Atla wrote: ↑Sat Nov 02, 2024 6:15 pm
Iwannaplato wrote: ↑Sat Nov 02, 2024 4:52 pm
Atla wrote: ↑Sat Nov 02, 2024 3:29 pm
How isn't partial ontological constructivism the whole point of Kant's philosophy, when anything beyond the constructed reality is 100% unknowable, 100% irrelevant?
Because despite VSAs insistence Kant did think there was a reality 'out there' but knowing about it was not our lot. He constantly refers to the things out there that we cannot know about, but they are there in his schema and we didn't make them. By the way I am not endorsing his position, just describing it. And who knows what VA's sentence means.
I think you really misunderstand, Kant never referred to the things out there. That's not possible.
“We can accordingly have cognition of things only as they appear to us, and not as they are in themselves.”
(Critique of Pure Reason, A236/B295)
“The concept of a noumenon... is not the concept of an object, but is the problem left unanswerable by reason as to what the thing in itself may be, after all abstraction from the sensible properties of our intuition.”
(Critique of Pure Reason, B307)
“The understanding... does not know of objects as they are in themselves, but only insofar as they are objects of sensibility, and are therefore called phenomena.”
(Prolegomena to Any Future Metaphysics, § 13)
“We are therefore left with a concept of an understanding that problematically points to an object for this understanding alone, which does not belong to our sensibility, but can nevertheless be thought as something in itself…”
(Critique of Pure Reason, B307)
“The senses do not apprehend the thing in itself. What they immediately grasp is merely its appearance, and this is, in fact, all that ever comes within our knowledge.”
(Prolegomena to Any Future Metaphysics, § 32)
"Certainly, if phenomena are things that exist in themselves, it is absurd to demand that they should conform to laws of the understanding. But if they are only representations, it is necessary that all our representations... should conform to laws of the understanding, and that appearances must have their ground, not in themselves as things, but in something else... namely, in the transcendental object."
(Critique of Pure Reason, A92/B125)
He also considered certain noumena to be necessary for moral agency and assumed they existed: the immortality of the soul and freedom are examples of this. Even here referring to God:
“We cannot have the least cognition of the existence of such a being, nor of its possibility... but we are authorized to assume its existence in a practical relation, that is, in reference to the possibility of attaining to the highest good.”
(Critique of Pure Reason, A812/B840)
“For it is morally necessary to assume the existence of God; it is also morally necessary to assume the immortality of the soul. But it is not morally necessary to comprehend them.”
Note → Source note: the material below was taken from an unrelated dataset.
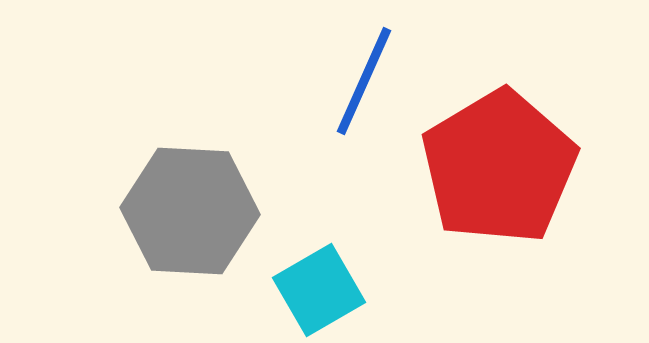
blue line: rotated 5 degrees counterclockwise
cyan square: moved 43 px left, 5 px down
(Religion within the Boundaries of Mere Reason, 6:5)
Not irrelevant at all, but necessary. And he believed in moral agency.
Here freedom:
"A free will and a will under moral laws are one and the same. Thus, if freedom of the will is presupposed, morality together with its principle follows from it by mere analysis of its concept."
(Groundwork of the Metaphysics of Morals, 4:447)
"Two things fill the mind with ever new and increasing admiration and awe, the more often and steadily we reflect upon them: the starry heavens above me and the moral law within me."
(Critique of Practical Reason, 5:161)
But this moral law is not tangible, not empirical, yet he refers to it as real.
If one looks through secondary sources, anything from online philosophical dictionaries/encyclopedias to Kant's critics and summarizers, there is some controversy. But give that he seems to think that freedom, immortality, and God are all noumena, yet at the same time necessary for moral agency and he believes moral agency is possible, I side with those who think he considered noumena real but not directly sensible. I don't even get the impression from Kant that this is anything like 'Well, the only way this could work out is if these unlikely noumena are real, so I will create a system for this since it is our only hope.' No he seems committed to the idea of us as moral agents, that we are that, while thinking that certain things necessary for this to be possible are noumena.